Cost-related prescription nonadherence (CRNA) occurs when individuals skip doses, delay refills, or avoid filling prescriptions due to affordability issues. In Canada, it affects chronic disease management significantly.

📊How much higher is CRNA among Black adults per the CMAJ study?

The study found a 75% higher prevalence among Black adults (9.5% in 2022) compared to White adults (5.5%). Rates dropped over time but the gap persists. Full study here.

🛡️Why do Black Canadians have lower prescription coverage?

Only 72.5% of Black adults had coverage in 2022 vs 80% White, linked to employment disparities, precarious jobs, and systemic racism limiting employer benefits.

❤️What health impacts does nonadherence cause?

It worsens hypertension, diabetes, CVD, increasing hospitalizations and mortality. Black communities already bear higher chronic disease burdens.

🏥How does pharmacare address these disparities?

The 2024 Pharmacare Act starts universal coverage for select drugs; experts urge equity focus, race-data, to benefit Black communities disproportionately affected.

🔍What factors mediate the racial gap in adherence?

Income, education, chronic conditions, health perception, insurance partially explain; Black identity independently associated post-adjustment.

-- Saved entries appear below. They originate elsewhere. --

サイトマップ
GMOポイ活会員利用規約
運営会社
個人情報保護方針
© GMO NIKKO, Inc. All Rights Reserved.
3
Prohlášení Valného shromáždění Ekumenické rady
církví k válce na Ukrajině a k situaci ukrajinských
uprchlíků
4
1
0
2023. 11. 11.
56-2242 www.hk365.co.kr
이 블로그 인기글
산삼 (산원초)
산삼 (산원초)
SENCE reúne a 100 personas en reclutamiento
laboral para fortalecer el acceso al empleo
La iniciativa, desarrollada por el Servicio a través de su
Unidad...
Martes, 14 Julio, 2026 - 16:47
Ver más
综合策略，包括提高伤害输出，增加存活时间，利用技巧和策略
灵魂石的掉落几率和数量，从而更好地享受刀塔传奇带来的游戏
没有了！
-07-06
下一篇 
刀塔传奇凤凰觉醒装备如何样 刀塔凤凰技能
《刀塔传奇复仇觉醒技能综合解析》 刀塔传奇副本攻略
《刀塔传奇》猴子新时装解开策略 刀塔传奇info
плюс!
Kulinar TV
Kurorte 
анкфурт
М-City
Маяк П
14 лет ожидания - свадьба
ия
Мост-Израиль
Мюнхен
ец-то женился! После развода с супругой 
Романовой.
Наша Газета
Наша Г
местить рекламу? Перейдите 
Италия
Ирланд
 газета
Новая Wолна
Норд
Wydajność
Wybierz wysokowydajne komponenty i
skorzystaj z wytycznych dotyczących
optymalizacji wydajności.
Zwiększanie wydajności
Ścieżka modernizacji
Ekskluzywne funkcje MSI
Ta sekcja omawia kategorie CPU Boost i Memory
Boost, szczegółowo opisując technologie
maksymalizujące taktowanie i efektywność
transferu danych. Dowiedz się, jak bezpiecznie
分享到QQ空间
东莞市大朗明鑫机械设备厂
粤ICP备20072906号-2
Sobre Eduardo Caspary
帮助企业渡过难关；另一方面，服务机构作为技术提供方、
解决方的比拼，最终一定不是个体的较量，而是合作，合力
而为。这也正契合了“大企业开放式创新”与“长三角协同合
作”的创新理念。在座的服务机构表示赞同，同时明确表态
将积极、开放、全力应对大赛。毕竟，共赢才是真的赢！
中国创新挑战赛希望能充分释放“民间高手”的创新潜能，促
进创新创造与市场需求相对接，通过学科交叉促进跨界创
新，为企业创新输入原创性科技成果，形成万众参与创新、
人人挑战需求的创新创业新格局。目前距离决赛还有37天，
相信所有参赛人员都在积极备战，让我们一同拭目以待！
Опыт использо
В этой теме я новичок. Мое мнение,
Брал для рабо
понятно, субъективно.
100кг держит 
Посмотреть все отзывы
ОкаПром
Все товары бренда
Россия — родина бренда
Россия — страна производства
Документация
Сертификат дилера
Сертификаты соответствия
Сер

📈Trends in CRNA rates from 2015-2022?

Black: 15.3% to 9.5%; White: 6% to 5.5%. Provincial expansions helped, but gaps remain.

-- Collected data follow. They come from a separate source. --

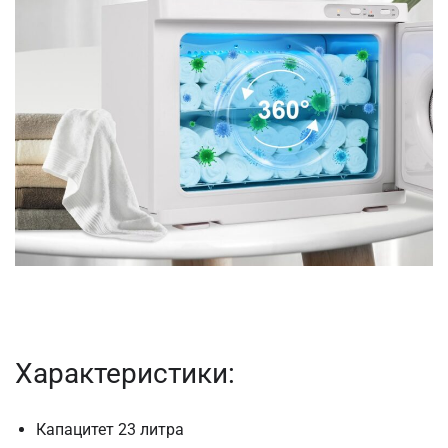
Характеристики:
Капацитет 23 литра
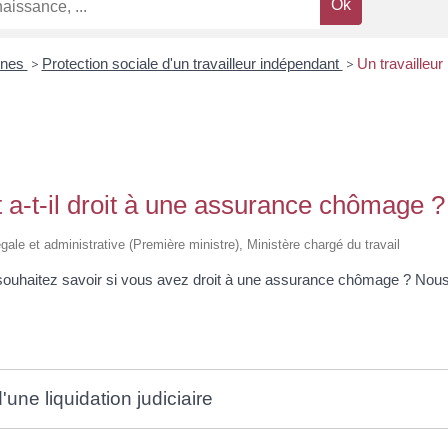
ines
>
Protection sociale d'un travailleur indépendant
>
Un travailleur
t a-t-il droit à une assurance chômage ?
légale et administrative (Première ministre), Ministère chargé du travail
 souhaitez savoir si vous avez droit à une assurance chômage ? Nou
'une liquidation judiciaire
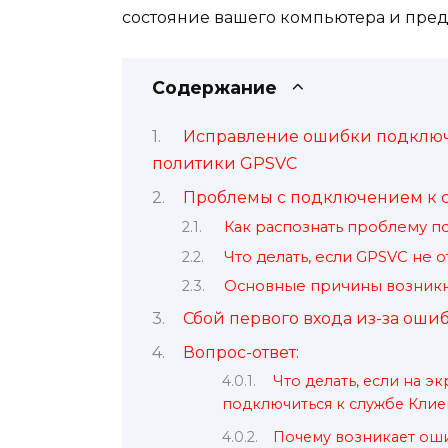
состояние вашего компьютера и пре
Содержание
Исправление ошибки подключ
политики GPSVC
Проблемы с подключением к 
Как распознать проблему п
Что делать, если GPSVC не 
Основные причины возникн
Сбой первого входа из-за оши
Вопрос-ответ:
Что делать, если на э
подключиться к службе Клие
Почему возникает оши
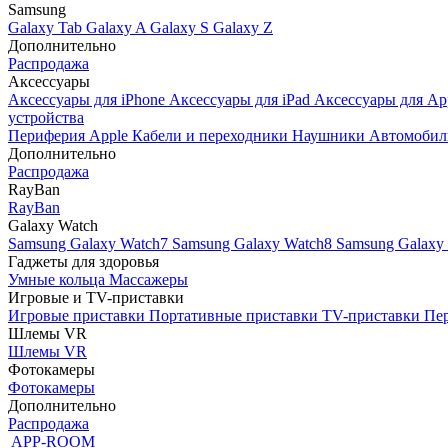
Samsung
Galaxy Tab
Galaxy A
Galaxy S
Galaxy Z
Дополнительно
Распродажа
Аксессуары
Аксессуары для iPhone
Аксессуары для iPad
Аксессуары для Ap
устройства
Периферия Apple
Кабели и переходники
Наушники
Автомобил
Дополнительно
Распродажа
RayBan
RayBan
Galaxy Watch
Samsung Galaxy Watch7
Samsung Galaxy Watch8
Samsung Galaxy 
Гаджеты для здоровья
Умные кольца
Массажеры
Игровые и TV-приставки
Игровые приставки
Портативные приставки
TV-приставки
Пер
Шлемы VR
Шлемы VR
Фотокамеры
Фотокамеры
Дополнительно
Распродажа
APP-ROOM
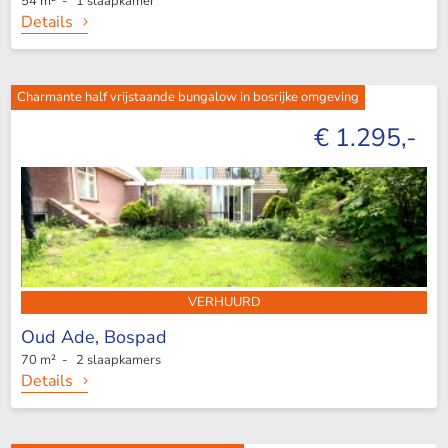
54 m² - 1 slaapkamer
Details
Charmante half vrijstaande bungalow in bosrijke omgeving
€ 1.295,-
VERHUURD
Oud Ade,
Bospad
70 m² - 2 slaapkamers
Details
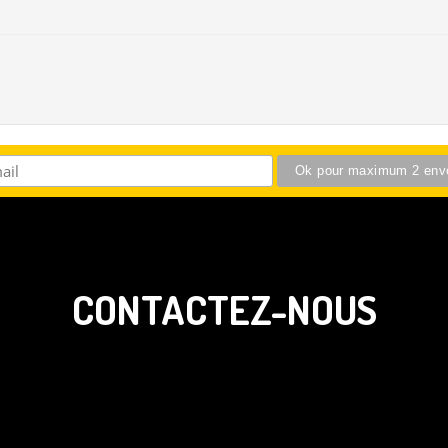
CONTACTEZ-NOUS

⚖️Role of systemic racism in medication access?

Discrimination leads to mistrust, fewer prescriptions, barriers in care; contributes beyond economics.

💡Proposed interventions for equity?

Universal no-copay pharmacare, targeted subsidies, pharmacy navigation, provider training, race-based data collection.

🎓How can universities contribute to solutions?

Research on interventions, train diverse health professionals, advocate policy; jobs in public health research available.

⚠️Study limitations?

Self-reported data, cross-sectional (no causality), voluntary race ID may undercount Black respondents.